Hitting something (as in just achieving intercept rather than matching orbit and phase) is always cheaper than getting there, so technically you can always just drop a bunch of missiles or drones almost straight down by cancelling their orbital velocity around Neptune and bust a brain trying to figure out exact burns to achieve exact intercept at tens of km/s perpendicular.
When going places tends to take days to years busting brains is always going to be the more affordable and practical option than burning delta-v and drones/missiles don't need their return ticket - no one will get angry if you just drop them into Neptune after use.
If anything a defensive orbit would be the highest possible one, where you can wiggle your plane and apses cheaply.
Ok, for low-mass bodies low orbit might be a good defence as it allows physically hiding behind the body in question as the gravity is too weak to fix your trajectory if you don't want it to.

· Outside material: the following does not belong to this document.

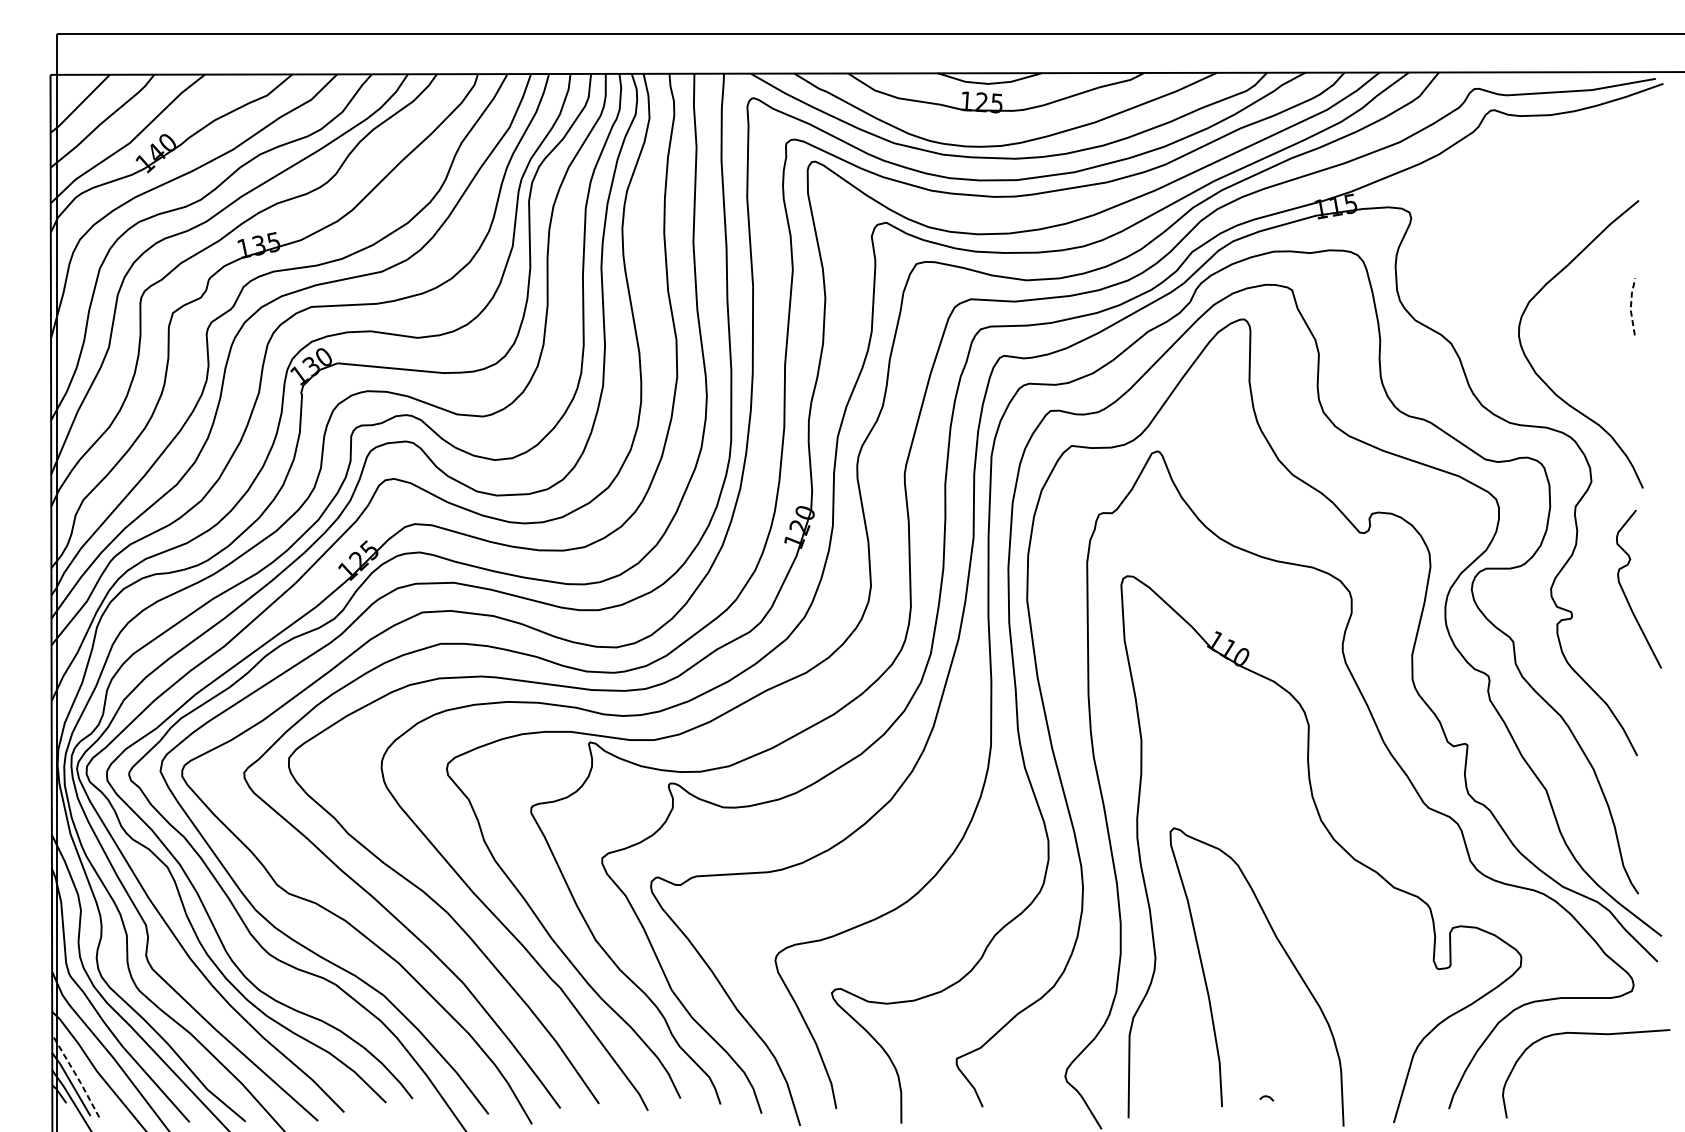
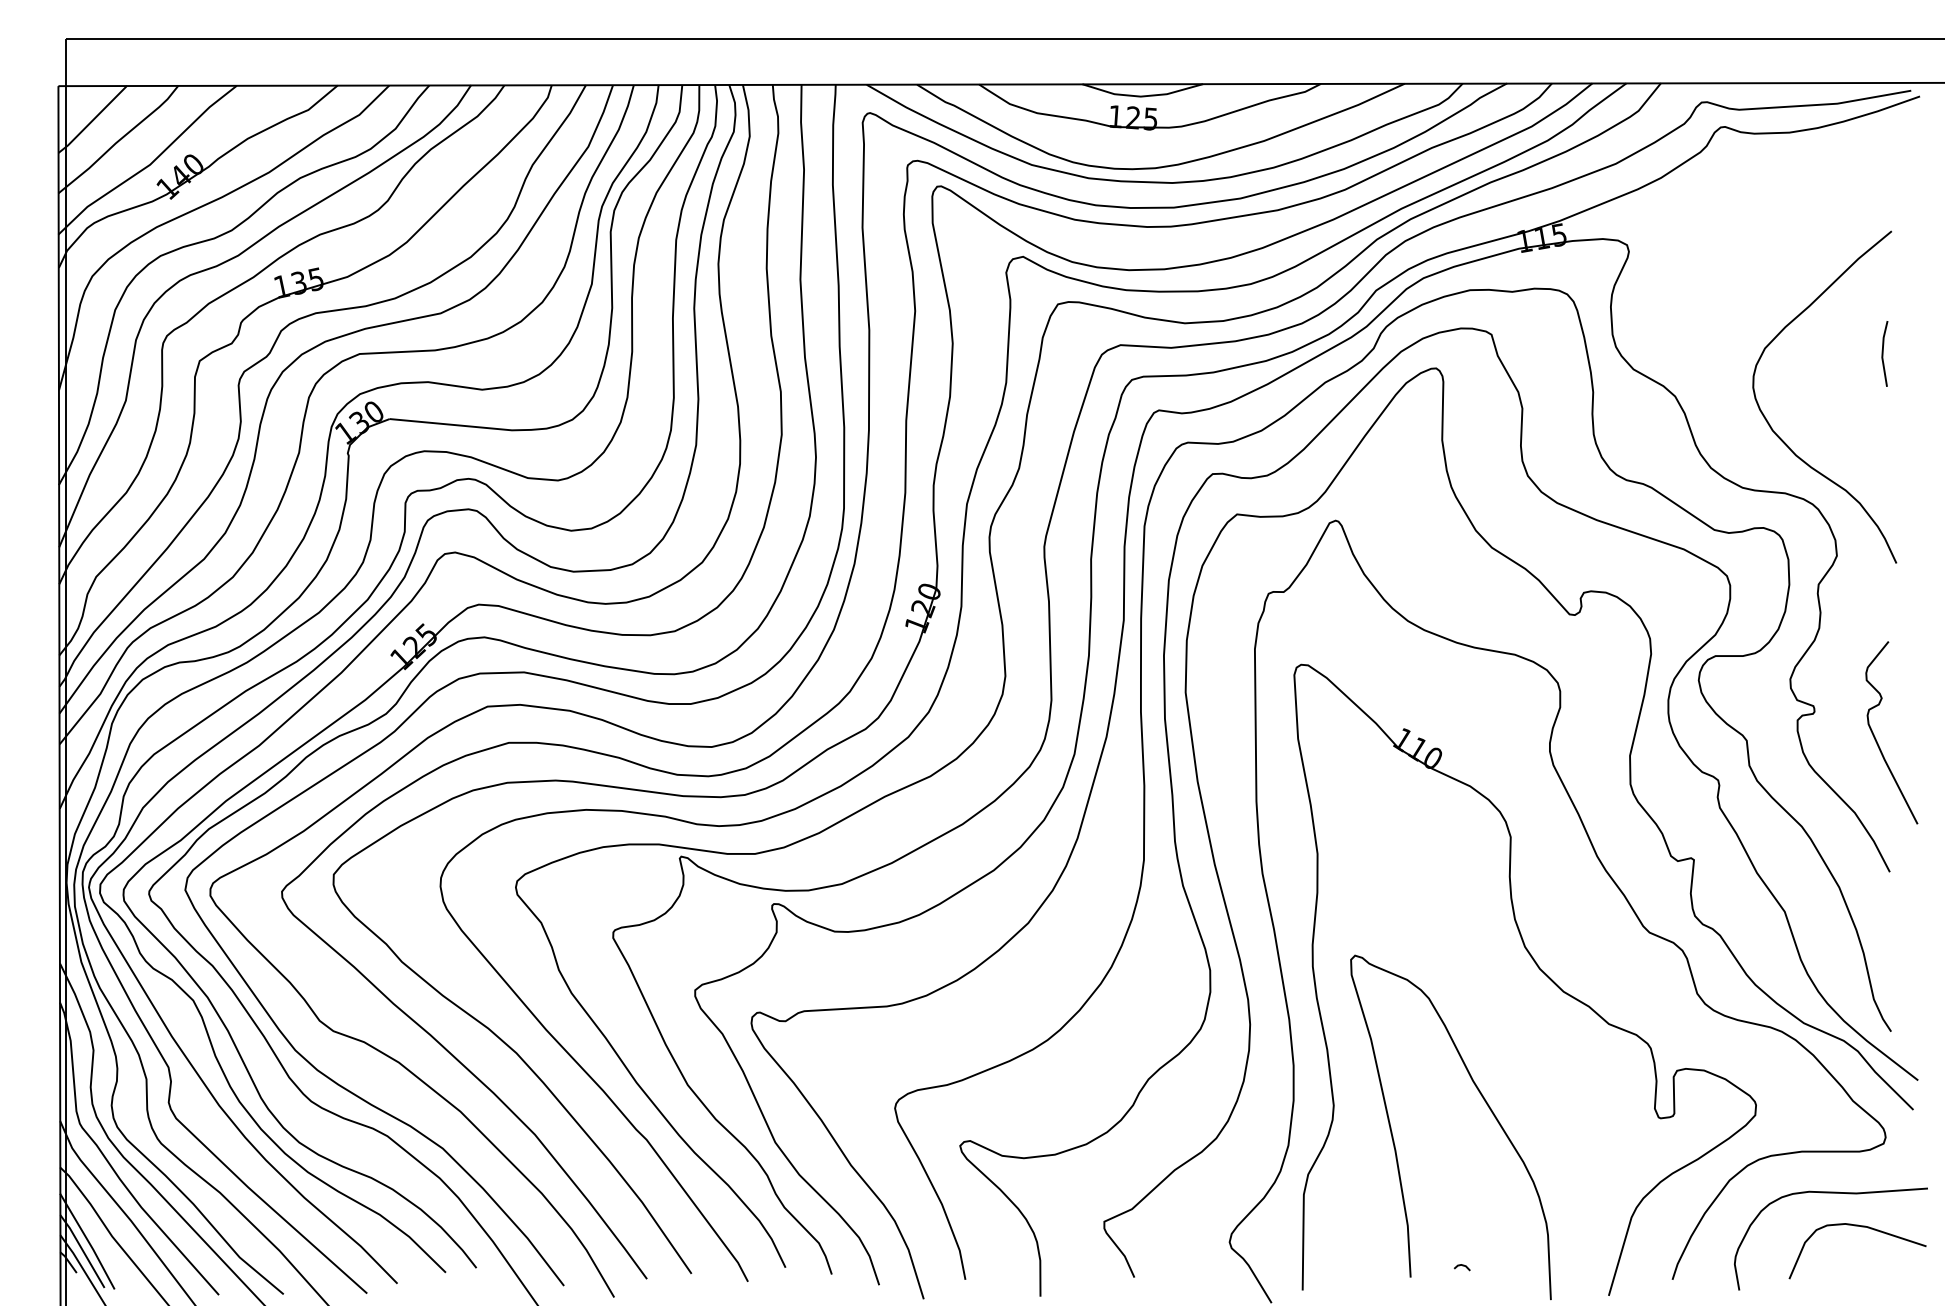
line: (1630, 306) -> (1882, 353), dashed -> solid
curve: (1625, 594) -> (1876, 738), moved
curve: (1612, 1063) -> (1861, 1227), added
line: (76, 1075) -> (88, 1241), dashed -> solid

This is a bit outside the usual scope of the game but the more you go up in power levels the easier it gets to do perpendicular intercepts, because eventually the sphere of influence of your railguns and lasers become so large that it only really matters if you are on the same side of the planet as your target.
But on low, 'defensive' orbits: how would you go about attacking a stellar laser? Say your target is a pair of or small array of multiple kilometer wide foil mirrors in very low orbit of Sol using Sol's upper atmosphere as a lasing medium. Say this particular laser is on a scale where it has an effective range of something like 250 terameters (so Mars aphelion) with usable beam coherence and energy per meter squared. Say you've settled the Jovian system and the asteroid belt and you have a decade to develop a solution before a new array comes online and it becomes a serious threat. What do?